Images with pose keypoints
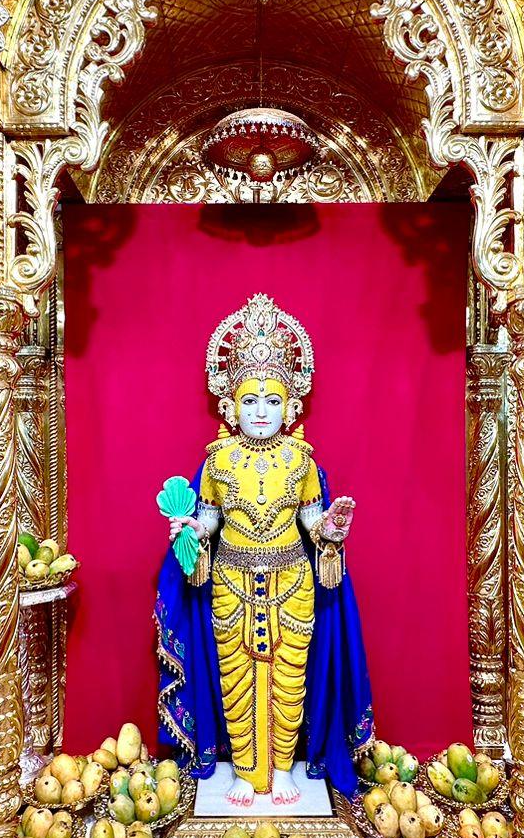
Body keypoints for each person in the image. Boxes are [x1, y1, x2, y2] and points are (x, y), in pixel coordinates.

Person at [156, 294, 373, 807]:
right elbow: (211, 518)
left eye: (272, 401)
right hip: (230, 584)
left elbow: (309, 522)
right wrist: (189, 526)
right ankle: (243, 772)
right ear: (230, 407)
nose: (260, 411)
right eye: (249, 401)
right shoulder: (217, 461)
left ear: (292, 406)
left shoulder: (301, 460)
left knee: (287, 678)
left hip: (292, 584)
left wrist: (332, 527)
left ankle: (278, 771)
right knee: (236, 677)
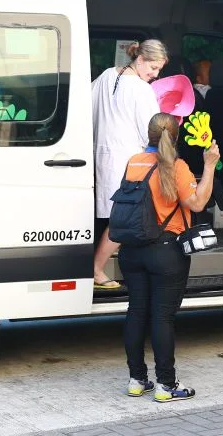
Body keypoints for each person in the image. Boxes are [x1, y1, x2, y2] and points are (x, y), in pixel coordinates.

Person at [120, 112, 220, 401]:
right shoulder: (178, 166)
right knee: (162, 317)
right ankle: (166, 385)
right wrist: (209, 166)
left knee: (136, 312)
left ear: (148, 134)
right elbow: (197, 202)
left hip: (131, 250)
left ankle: (137, 380)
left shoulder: (134, 162)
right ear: (175, 138)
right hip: (166, 252)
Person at [92, 39, 167, 288]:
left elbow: (88, 106)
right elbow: (153, 130)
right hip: (129, 160)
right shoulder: (141, 90)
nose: (155, 75)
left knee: (112, 214)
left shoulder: (106, 75)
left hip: (103, 155)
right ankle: (97, 269)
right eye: (153, 68)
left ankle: (109, 258)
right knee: (123, 218)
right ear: (140, 59)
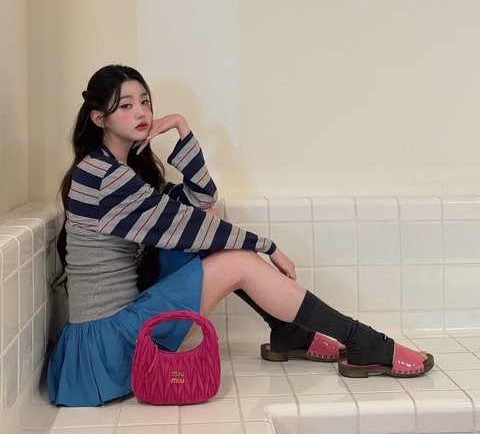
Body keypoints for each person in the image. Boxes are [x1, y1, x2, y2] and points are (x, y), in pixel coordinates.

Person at [47, 64, 433, 407]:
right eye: (126, 105)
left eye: (145, 102)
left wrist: (182, 127)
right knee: (235, 259)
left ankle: (289, 333)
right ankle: (360, 340)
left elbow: (202, 201)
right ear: (99, 118)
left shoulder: (118, 169)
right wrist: (268, 246)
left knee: (213, 224)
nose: (141, 113)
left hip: (117, 329)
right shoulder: (104, 177)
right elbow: (191, 228)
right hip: (106, 345)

#### What this task involves:
Give again, word for word, the line containing "left ear: (148, 134)" and every line after it to the end of the records; leave out the pictures.

#### Response:
left ear: (148, 134)
right elbow: (197, 202)
left hip: (131, 250)
left ankle: (137, 380)
left shoulder: (134, 162)
right ear: (175, 138)
right hip: (166, 252)
Person at [92, 39, 167, 288]:
left elbow: (88, 106)
right elbow: (153, 130)
right hip: (129, 160)
right shoulder: (141, 90)
nose: (155, 75)
left knee: (112, 214)
left shoulder: (106, 75)
left hip: (103, 155)
right ankle: (97, 269)
right eye: (153, 68)
left ankle: (109, 258)
right knee: (123, 218)
right ear: (140, 59)
Body keypoints for each person in the image. Boxes are [x1, y1, x2, y2] and points are (x, y), in pixel coordinates.

Person at [47, 64, 433, 407]:
right eye: (126, 105)
left eye: (145, 102)
left wrist: (182, 127)
right knee: (235, 259)
left ankle: (289, 333)
right ankle: (360, 340)
left elbow: (202, 201)
right ear: (99, 118)
left shoulder: (118, 169)
right wrist: (268, 246)
left knee: (213, 224)
nose: (141, 113)
left hip: (117, 329)
right shoulder: (104, 177)
right elbow: (191, 228)
right hip: (106, 345)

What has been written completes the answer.